Вечером третьего ноября, в понедельник, многие держали путь в номера оксфордских гостиниц: деловые люди и мелкие коммерсанты; гости из-за границы и гости местные — каждый выбирал себе отель в соответствии с размерами командировочных, суточных, достоинством дорожных чеков или суммой, отложенной на отпуск. Выбирали дешёвые отели и отели шикарные, но в основном более дешёвые, хотя и они (видит Бог) были достаточно дороги. Комнаты, в которых по ночам журчали и гудели смывные бачки; комнаты с заклинившими оконными рамами и скрипучими досками под вытертым половиком. Но пятеро эмиссаров из княжества Аль-Джамара благополучно поселились в прекрасных номерах, которые мог им предложить отель «Шеридан». Ранним вечером они славно подкрепились, умеренно выпили, щедро оделили прислугу чаевыми и, как один, поднялись к себе в номера, чтобы нырнуть в крахмальные белые простыни. Домашние проблемы, личные проблемы, проблемы со здоровьем — любая из этих проблем, несомненно, могла бы нарушить безмятежное течение их мирного сна, но деньги были той проблемой, которая не беспокоила никого из них. Сразу после Второй мировой войны под, казалось, бесплодными песками их страны разведали нефть — притом высокого качества, в огромном количестве, — и доброхотный, относительно совестливый деспот в лице родного дяди, нынешнего шейха Ахмеда Дубала, не только привлёк американский капитал для разработки месторождения, но и неизмеримо украсил жизнь большинства подданных Аль-Джамары. Дороги, больницы, торговые центры, плавательные бассейны и школы не только планировались — но строились; и в таком, всё сильнее тяготеющем к западным стандартам обществе настоятельной потребностью наиболее богатых подданных стало хорошее образование для их детей. И вот прошло уже пять лет с тех пор, как в Аль-Джамаре были установлены прямые связи с Синдикатом по экзаменам для иностранных учащихся.

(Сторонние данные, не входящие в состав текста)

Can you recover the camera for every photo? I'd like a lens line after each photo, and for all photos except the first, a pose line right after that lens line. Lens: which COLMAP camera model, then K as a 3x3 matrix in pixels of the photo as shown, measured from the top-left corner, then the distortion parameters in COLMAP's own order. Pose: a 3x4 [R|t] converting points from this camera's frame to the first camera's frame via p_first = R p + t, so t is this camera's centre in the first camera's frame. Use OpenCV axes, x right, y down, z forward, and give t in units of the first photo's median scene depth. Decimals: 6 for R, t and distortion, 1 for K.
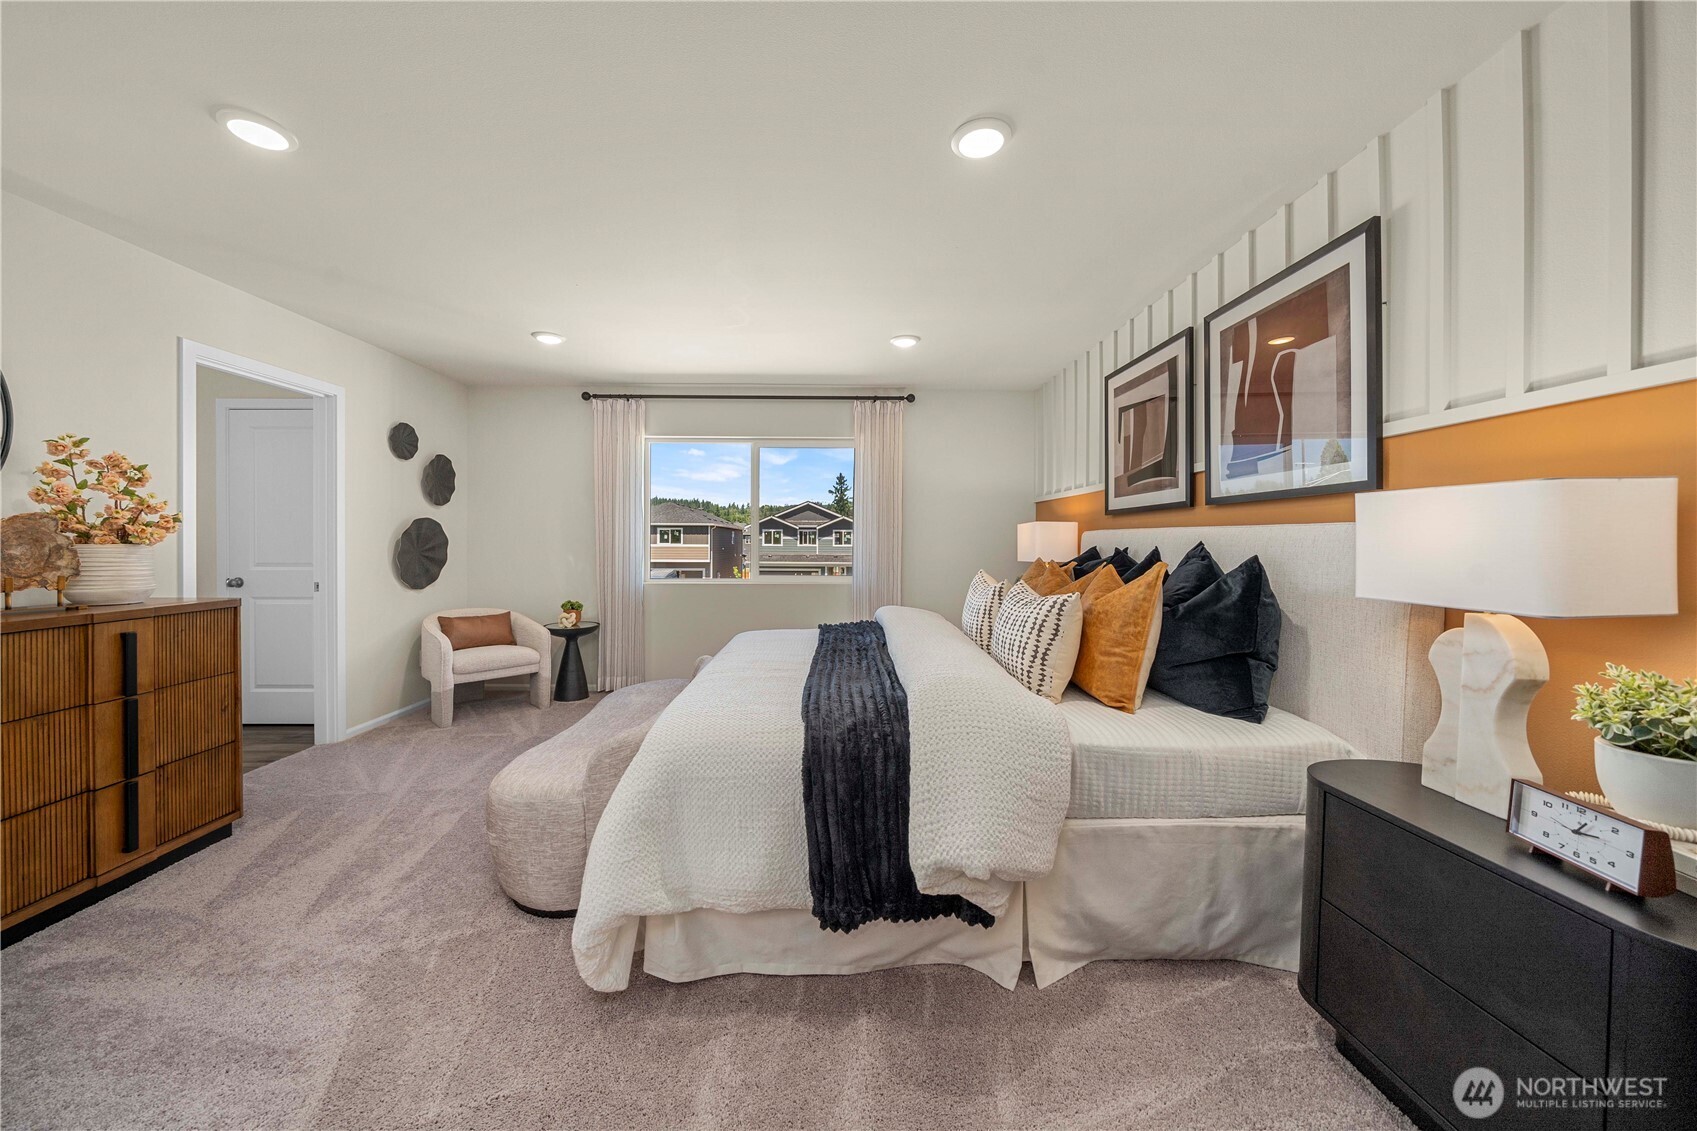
lens RADIAL K [[589.5, 0, 842.2], [0, 589.5, 545.3], [0, 0, 1]] dist [-0.000344, -0.000029]
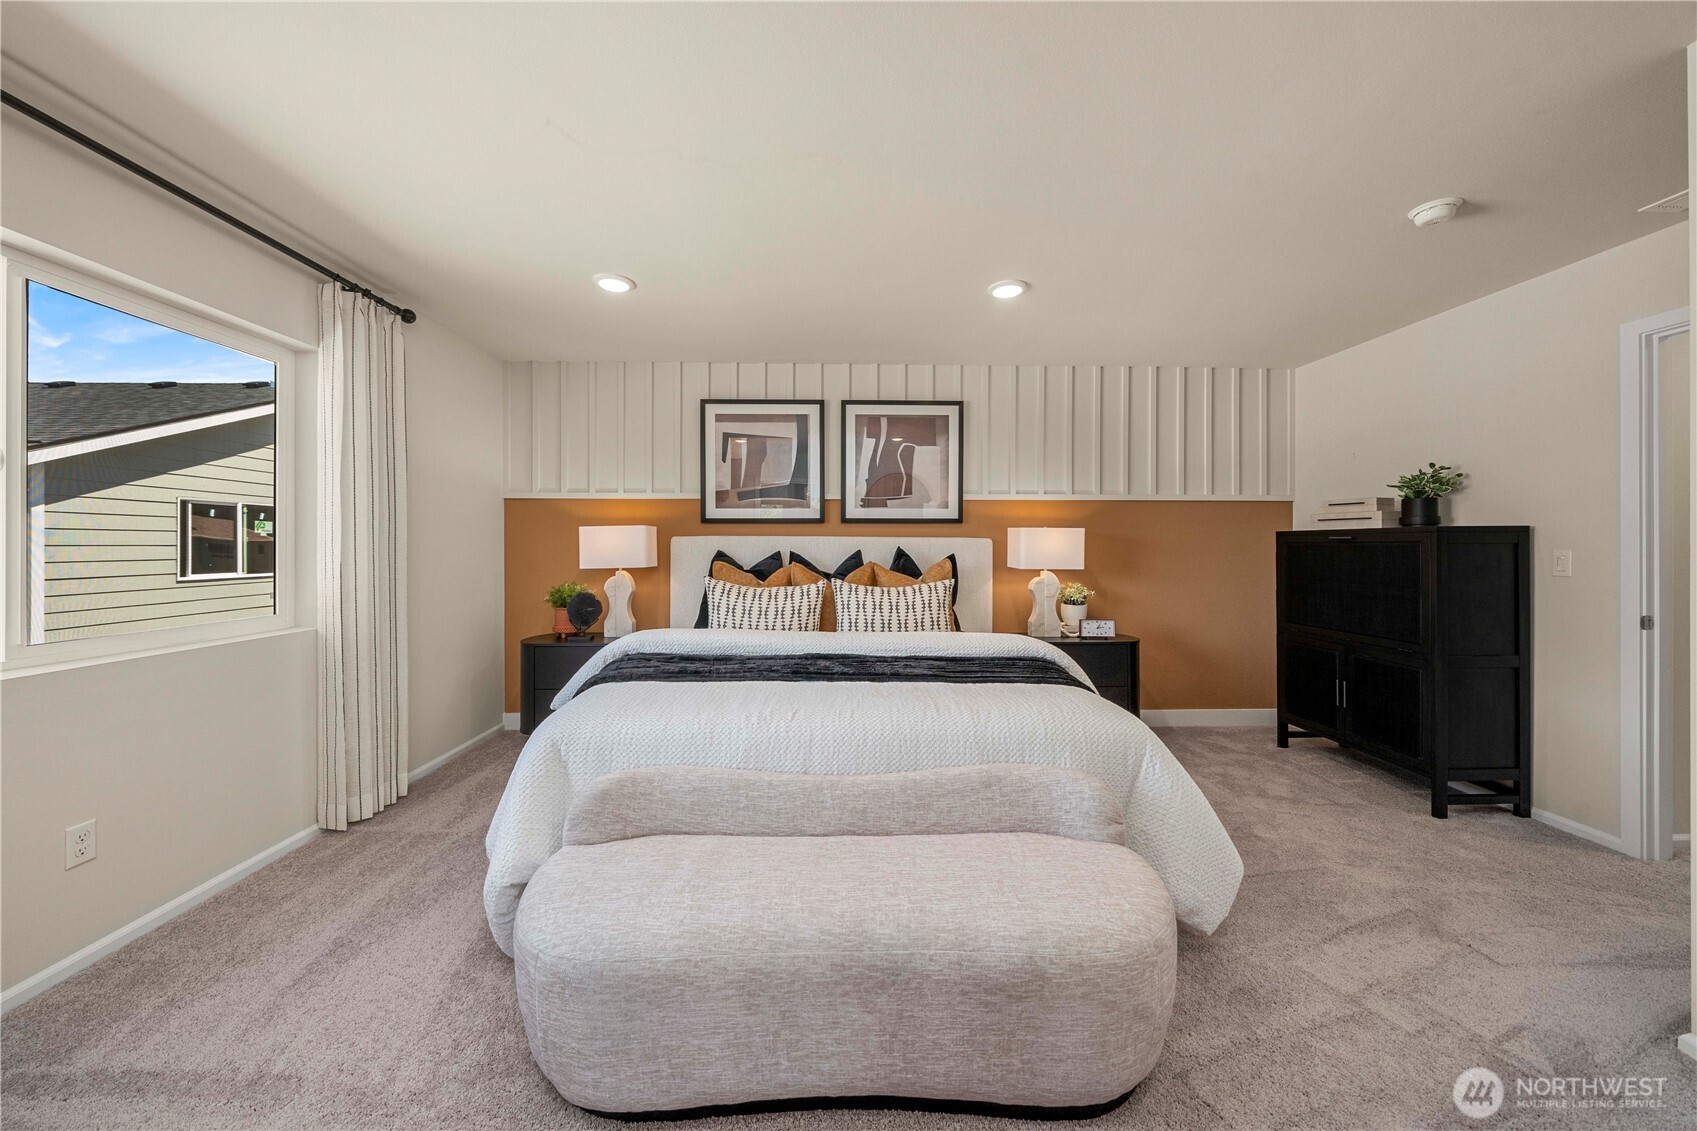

Двухдневная конференция началась в десять тридцать утра во вторник, четвёртого ноября, и на предварительной беседе за чашкой кофе состоялось много рукопожатий, много знакомств, все улыбались друг другу и царило общее благодушие. Смуглые арабы были одеты почти одинаково: в тёмно-синие костюмы, ослепительной белизны сорочки и спокойные галстуки. Квин ещё недавно ждал этого дня с опаской, но вскоре он, к своему величайшему облегчению, обнаружил, что арабы говорят на изумительно точном и беглом английском, подпорченном, правда, нечастыми ляпсусами в употреблении простейших идиом, но отчётливом и (для Квина) почти по-детски понятном. Два дня пролетели быстро и восторженно: пленарные заседания, личные встречи, общие дискуссии, частные беседы, оживлённые разговоры, хорошая еда, кофе, шерри, вино. В целом мероприятие имело большой успех.
В среду вечером арабы заказали анфиладу Дизраэли в отеле «Шеридан» для прощального ужина, и все постоянные сотрудники синдиката вместе с жёнами и возлюбленными, а также правление синдиката были приглашены на банкет. Сам шейх Ахмед, облачённый в традиционную одежду Ближнего Востока, занял место подле блистательной Моники Хайт, одетой в изысканный бледно-сиреневый брючный костюм. А Дональд Мартин, поскольку он сидел рядом со своей неказистой маленькой женой, чья белая юбка была измята, а чёрный джемпер усыпан перхотью, чувствовал себя всё более и более несчастным. Шейх, очевидно, присвоил себе миловидную Монику на этот вечер. Он периодически наклонялся к ней, сверкая бело-золотой улыбкой — интимной, доверительной. И она улыбалась в ответ — польщённая, внимательная, манящая… Квин, конечно, их тоже заметил. Доедая салат из креветок, он стал наблюдать за ними более внимательно. Речь шейха так и лилась, но были его слова предназначены одной только Монике или нет — оставалось для Квина открытым вопросом.